Albert Einstein’s Nobel Isn’t For His 'Theory Of Relativity', The Actual Reason Will Enlighten You

"Put your hand on a hot stove for a minute, and it seems like an hour. Sit with a pretty girl for an hour, and it seems like a minute. THAT'S relativity," said Albert Einstein, while he was attempting to describe his iconic, yet still-baffling, Theory of Relativity to feebler minds. While many believe that it was this highly complex theory, which won him the Nobel Prize, Einstein was bestowed with the highest honor in science for an entirely different and much more practical endeavor.

The Nobel Prize was given to Albert Einstein in 1921 for his outstanding contribution to the field of physics. He received it primarily for his explanation of the photoelectric effect. The confusion about the actual topic may be justified due to the fact that Albert Einstein had managed to gain exceptional understanding of physics as well as the universe in a single year. Oddly enough, it took a lot of convincing and more than 16 years for Einstein to get the coveted award.
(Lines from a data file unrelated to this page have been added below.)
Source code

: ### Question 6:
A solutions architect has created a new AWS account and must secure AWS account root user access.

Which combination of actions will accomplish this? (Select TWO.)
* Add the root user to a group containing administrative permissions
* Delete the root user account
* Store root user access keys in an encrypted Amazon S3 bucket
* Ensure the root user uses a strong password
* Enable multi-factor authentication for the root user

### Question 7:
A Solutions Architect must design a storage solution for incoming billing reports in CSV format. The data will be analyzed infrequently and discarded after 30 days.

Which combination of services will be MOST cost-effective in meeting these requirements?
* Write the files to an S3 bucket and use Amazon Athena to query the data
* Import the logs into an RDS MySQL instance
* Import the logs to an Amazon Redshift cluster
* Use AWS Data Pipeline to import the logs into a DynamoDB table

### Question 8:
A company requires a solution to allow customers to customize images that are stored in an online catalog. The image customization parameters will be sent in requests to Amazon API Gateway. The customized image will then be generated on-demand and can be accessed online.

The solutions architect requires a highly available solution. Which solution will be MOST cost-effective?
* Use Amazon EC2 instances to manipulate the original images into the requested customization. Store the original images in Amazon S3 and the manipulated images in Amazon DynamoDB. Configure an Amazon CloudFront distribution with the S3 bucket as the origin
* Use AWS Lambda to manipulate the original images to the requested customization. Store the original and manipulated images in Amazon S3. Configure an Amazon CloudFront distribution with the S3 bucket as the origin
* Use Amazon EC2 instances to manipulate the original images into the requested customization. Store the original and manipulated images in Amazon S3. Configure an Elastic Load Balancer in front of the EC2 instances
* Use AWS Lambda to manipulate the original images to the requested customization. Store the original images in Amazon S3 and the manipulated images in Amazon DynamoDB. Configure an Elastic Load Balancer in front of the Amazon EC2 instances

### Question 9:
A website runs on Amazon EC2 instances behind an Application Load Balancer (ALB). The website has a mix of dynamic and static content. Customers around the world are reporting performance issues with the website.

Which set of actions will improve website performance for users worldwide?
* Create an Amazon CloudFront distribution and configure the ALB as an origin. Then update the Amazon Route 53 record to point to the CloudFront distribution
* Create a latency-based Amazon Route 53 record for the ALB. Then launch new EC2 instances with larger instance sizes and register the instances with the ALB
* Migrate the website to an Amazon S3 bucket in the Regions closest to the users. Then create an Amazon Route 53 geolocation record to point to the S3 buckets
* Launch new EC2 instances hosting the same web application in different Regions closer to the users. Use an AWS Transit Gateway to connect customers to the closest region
What earned Albert Einstein a Nobel in physics? By the turn of the 20th century, physicists were well aware that, in some circumstances, exposing certain materials to light could create an electric current. In fact, in the late 19th century, an American named Charles Fritts had even created a working solar cell from selenium.

However, observing that light can create electricity is not the same as understanding why light can create electricity. It was widely understood and accepted that light worked as a wave. But a wave can't create electricity. Simply put, a wave of light just wouldn't have enough energy to cause materials like selenium to shoot off electrons as fast as they did, when exposed to light.

Einstein Explained That Light Wasn't A Wave, But Behaved Like A Particle
Einstein Explained That Light Wasn't A Wave, But Behaved Like A Particle

A young Einstein, at mere 26-years-old, suggested that perhaps light wasn't a wave. He justified that light could very well create electricity, if it behaved like a particle rather than a wave, on some occasions.

"Phenomena like the photoelectric effect are more readily understood if one assumes that the energy of light is discontinuously distributed in space. In accordance with the assumption to be considered here, the energy of a light ray spreading out from a point source is not continuously distributed over an increasing space but consists of a finite number of energy quanta which are localized at points in space, which move without dividing, and which can only be produced and absorbed as complete units."

Although only a brief paragraph in his research paper published in 1905, covered the photoelectric effect, it outlined how a light particle might deliver enough energy, all at once, to knock an electron off an atom and create an electric current. As a natural succession, within a short decade, Robert Millikan had experimentally verified the equation.

Essentially, the idea that Einstein described in 1905 -- that won the Nobel Prize a decade and half later -- is what makes today's solar panels work.